Companies were especially candid about their efforts to target Spanish-speaking populations, the researchers found.  

“Statements about targeted marketing primarily focused on the growing and increasingly important Hispanic consumer. Some beverage companies also noted their strategy to reach ‘multicultural’ millennials through sponsorships and events,” the report notes. “In addition, many of the large packaged-food companies maintained Spanish-language versions of their websites, and one fast-food company (McDonald’s) offered separate websites for Black, Hispanic, and Asian American consumers.”  

Seven companies, including Post Foods, Dr Pepper, Snapple Group, Wendy’s, 3G Capital, Kraft Foods, and Kellogg, spent 10 percent of their total TV advertising budgets on Spanish language programming. Candy maker Mars, meanwhile, spent 23.5 percent of its budget on Spanish-language television.

Meanwhile, brands including, 7Up, Kraft Mayonnaise, and Fuze Ice Tea did not advertise on English-language television at all.

Conversely, only three companies openly discussed their plan to target black consumers: Coca-Cola, General Mills, and McDonald’s. Nevertheless, most of the companies analyzed placed ads on television networks that target black viewers, spending around $161 million and representing around three-quarters of all food-related ads on those networks. Meanwhile, more than half of the companies in the study spent over $100,000 on television networks with a high proportion of black viewers.
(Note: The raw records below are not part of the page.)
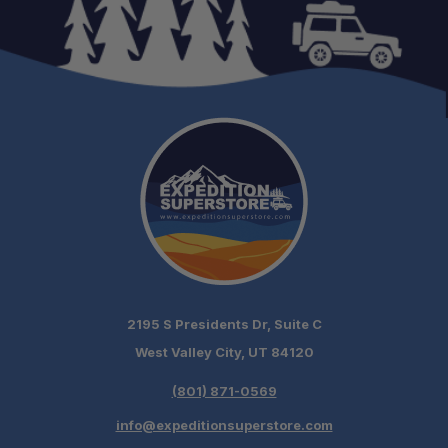
2195 S Presidents Dr, Suite C
West Valley City, UT 84120
(801) 871-0569
info@expeditionsuperstore.com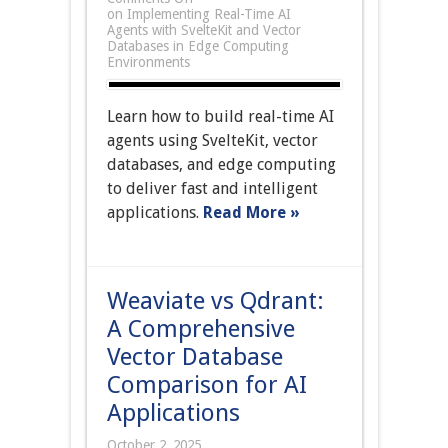
on Implementing Real-Time AI
Agents with SvelteKit and Vector
Databases in Edge Computing
Environments
Learn how to build real-time AI
agents using SvelteKit, vector
databases, and edge computing
to deliver fast and intelligent
applications.
Read More »
Weaviate vs Qdrant:
A Comprehensive
Vector Database
Comparison for AI
Applications
October 2, 2025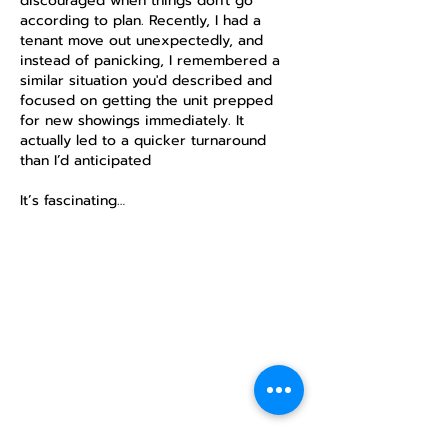
discouraged when things don't go 
according to plan. Recently, I had a 
tenant move out unexpectedly, and 
instead of panicking, I remembered a 
similar situation you'd described and 
focused on getting the unit prepped 
for new showings immediately. It 
actually led to a quicker turnaround 
than I’d anticipated 
https://payid.com.au/payid-for-business
It’s fascinating…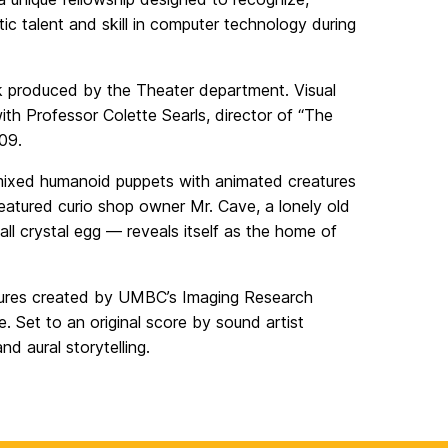
c talent and skill in computer technology during
rk produced by the Theater department. Visual
th Professor Colette Searls, director of “The
09.
 mixed humanoid puppets with animated creatures
featured curio shop owner Mr. Cave, a lonely old
ll crystal egg — reveals itself as the home of
atures created by UMBC’s Imaging Research
. Set to an original score by sound artist
d aural storytelling.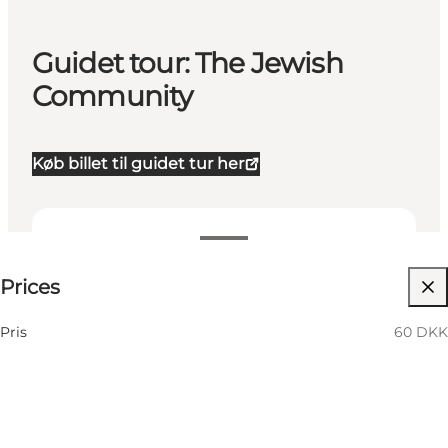
Guidet tour: The Jewish
Community
Køb billet til guidet tur her
60 DKK
Prices
Visit website
Pris
60 DKK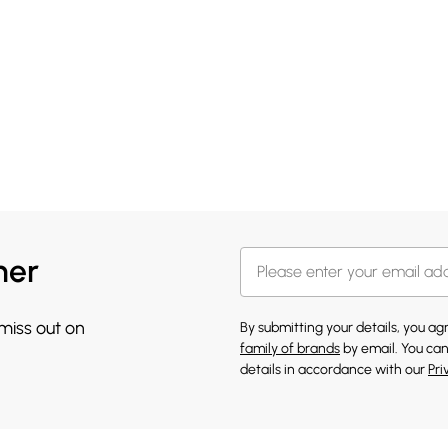
her
 miss out on
By submitting your details, you a
family of brands
by email. You can
details in accordance with our
Pri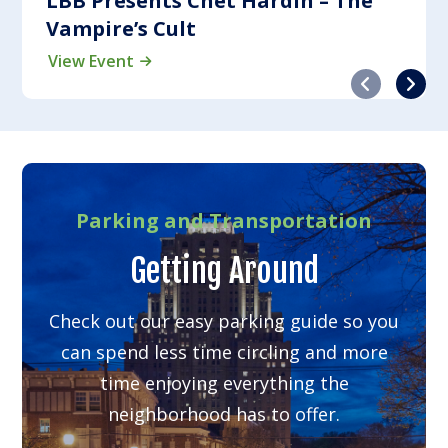
LBB Presents Chet Hardin – The
Vampire’s Cult
View Event
Previous
Next
Parking and Transportation
Getting Around
Check out our easy parking guide so you
can spend less time circling and more
time enjoying everything the
neighborhood has to offer.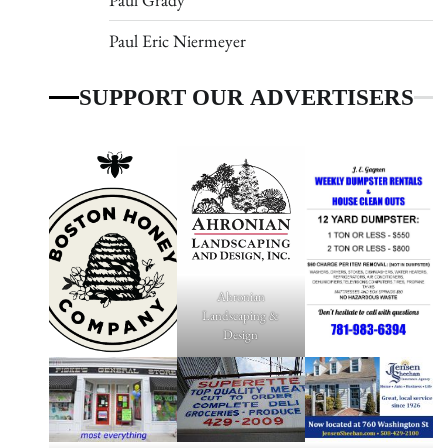
Paul Eric Niermeyer
SUPPORT OUR ADVERTISERS
Ahronian
Landscaping &
Design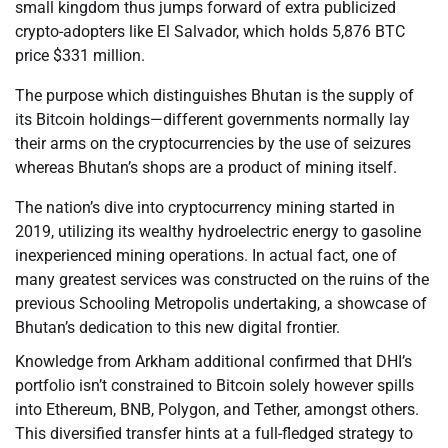
small kingdom thus jumps forward of extra publicized
crypto-adopters like El Salvador, which holds 5,876 BTC
price $331 million.
The purpose which distinguishes Bhutan is the supply of
its Bitcoin holdings—different governments normally lay
their arms on the cryptocurrencies by the use of seizures
whereas Bhutan’s shops are a product of mining itself.
The nation’s dive into cryptocurrency mining started in
2019, utilizing its wealthy hydroelectric energy to gasoline
inexperienced mining operations. In actual fact, one of
many greatest services was constructed on the ruins of the
previous Schooling Metropolis undertaking, a showcase of
Bhutan’s dedication to this new digital frontier.
Knowledge from Arkham additional confirmed that DHI’s
portfolio isn’t constrained to Bitcoin solely however spills
into Ethereum, BNB, Polygon, and Tether, amongst others.
This diversified transfer hints at a full-fledged strategy to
Candy and gum companies had especially high rates of targeting minority consumers.

“Candy brands represented 9.4% of all TV advertising spending for food-related brands, but this category contributed 13.3% of food-related spending on Spanish-language TV and 18.3% of spending on Black-targeted TV,” the report notes.

The data reveals that black children and teens saw at least twice as many ads for gum and soda as their white peers, and around 70 percent more food-related TV commercials.
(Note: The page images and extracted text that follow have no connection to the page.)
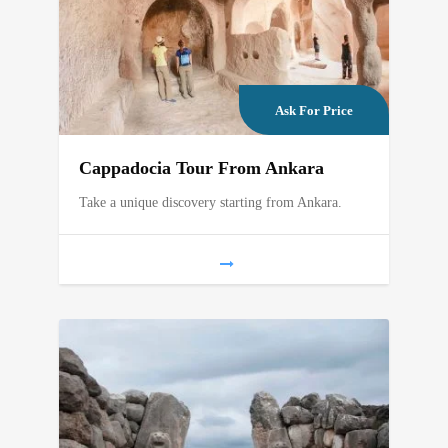
Ask For Price
Cappadocia Tour From Ankara
Take a unique discovery starting from Ankara.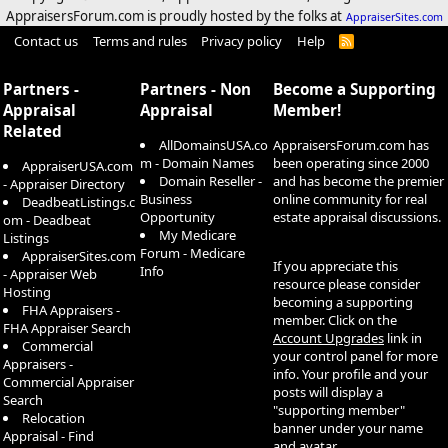
AppraisersForum.com is proudly hosted by the folks at
AppraiserSites.com
Contact us
Terms and rules
Privacy policy
Help
R
S
S
Partners -
Partners - Non
Become a Supporting
Appraisal
Appraisal
Member!
Related
AllDomainsUSA.co
AppraisersForum.com has
m - Domain Names
been operating since 2000
AppraiserUSA.com
Domain Reseller -
and has become the premier
- Appraiser Directory
Business
online community for real
DeadbeatListings.c
Opportunity
estate appraisal discussions.
om - Deadbeat
My Medicare
Listings
Forum - Medicare
AppraiserSites.com
If you appreciate this
Info
- Appraiser Web
resource please consider
Hosting
becoming a supporting
FHA Appraisers -
member. Click on the
FHA Appraiser Search
Account Upgrades
link in
Commercial
your control panel for more
Appraisers -
info. Your profile and your
Commercial Appraiser
posts will display a
Search
"supporting member"
Relocation
banner under your name
Appraisal - Find
and avatar.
The authors of the study were quick to note that marketing a product to appeal to a specific demographic is not in itself problematic, but public health advocates argue that it can become questionable when disparities between different populations are taken into account. Numerous studies have shown that Americans are gaining more and more weight, and minorities are diagnosed with obesity more frequently than other groups.  

According to data from the US Department of Health and Human Services Office of Minority Health, African Americans were 1.5 times as likely to be considered obese as Non- Hispanic Whites in 2011. Data also showed that African American women were 80 percent more likely to be diagnosed as obese than non-Hispanic white women.

“This is a clear case of tactics that must be profitable from the business perspective but at the cost of fostering an environment that promotes poor health in black and Hispanic youth in particular," Shiriki Kumanyika, Chair of the African American Collaborative Obesity Research Network, which studies obesity among black Americans, told NBC News in relation to the study’s findings.

Although it's difficult to prove that advertising directly causes people to eat too much junk food, how companies advertise reflects and reinforces preferences, the researchers noted.

“Public health advocacy campaigns should focus on improving marketing practices of companies that currently allocate disproportionately more of their advertising budgets to market unhealthy products to Black and Hispanic youth,” they then recommended.

And some experts agree that such efforts are needed.

“Public health advocacy focuses on education, but also on trying to obtain policies to improve the environment of food choice—soda taxes are a good example,” says Dr. Nestle.

 “Mrs. Obama’s Let’s Move! campaign has the goals of putting healthier foods into inner cities and other low-income areas and improving food in schools—both important methods for providing healthier options to minority and low-income communities,” she adds.